A startup company developing treatments for inflammatory diseases based on a research partnership between The University of Queensland and Trinity College Dublin (TCD) has been acquired in a landmark deal – one of the largest in the history of the Australian and Irish biotechnology industries.
Inflazome has been acquired by Roche for an upfront cash payment of €380 million (~A$617 million) plus additional payments based on the achievement of agred milestones.
The company was founded in 2016 following a research collaboration between UQ and TCD, with UQ’s technology transfer company UniQuest leading the commercialisation of the resulting intellectual property (IP).
Headquartered in Dublin, the company is developing drugs to address clinical unmet needs in inflammatory diseases by targeting inflammasomes, which are understood to drive many chronic inflammatory conditions.
The acquisition gives Roche full rights to Inflazome’s portfolio of inflammasome inhibitors.
UQ Vice-Chancellor and President Professor Deborah Terry AO welcomed the acquisition and congratulated those involved.
“This is an outstanding outcome for the company, both universities, the researchers and the investors,” said Professor Terry.
“Now more than ever, the value of research translation to support the recovery of our economies cannot be understated.
“This deal reinforces the importance of research collaboration and shows what can be achieved through commercialisation.”
Trinity College Dublin Provost Dr Patrick Prendergast added his congratulations.
“This is wonderful news, first and foremost for the many people across the world with diseases like Parkinson’s who stand to benefit from these discoveries,” said Dr Prendergast.
“It is also a boost for the Irish scientific community and for Trinity College Dublin, where the ideas originated that led to the collaboration with UQ and the subsequent foundation of Inflazome.
“Investigator-led research drives the innovation economy and this news offers tangible evidence of its importance and also what can be achieved through partnership.
“We congratulate all of the researchers involved for their tireless commitment to discovery and innovation and for making a real difference in society.”

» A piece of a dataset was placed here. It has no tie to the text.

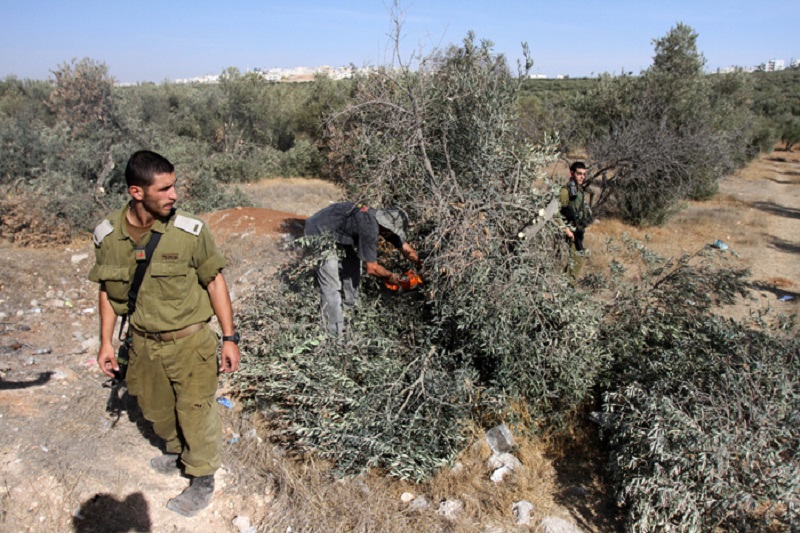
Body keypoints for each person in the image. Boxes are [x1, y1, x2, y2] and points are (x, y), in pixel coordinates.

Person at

In a joint statement, UniQuest CEO Dr Dean Moss and Trinity Research and Innovation Director Leonard Hobbs said the deal echoed global market confidence in the quality of research at Trinity and UQ.
“This is one of the largest Australian and Irish biotech deals and follows the company’s Series B capital raise of A$63 million in 2018,” said Dr Moss.
“It’s wonderful to see it eventuate, bringing much-needed treatment options a step closer to reality.”
Two of the company’s drug candidates are in clinical trials for the treatment of conditions such as cardiovascular disease, arthritis and neurodegenerative diseases such as Parkinson’s, Alzheimer’s and motor neuron disease.
The IP behind Inflazome’s drug candidates is based on a research partnership between Professor Matt Cooper, Professor Kate Schroder, Dr Rebecca Coll and Professor Avril Robertson from UQ’s Institute for Molecular Bioscience and Professor Luke O’Neill from Trinity College Dublin.
Inflazome is supported by a syndicate of investors, including Novartis Venture Fund and Fountain Healthcare Partners, Longitude Capital and Forbion.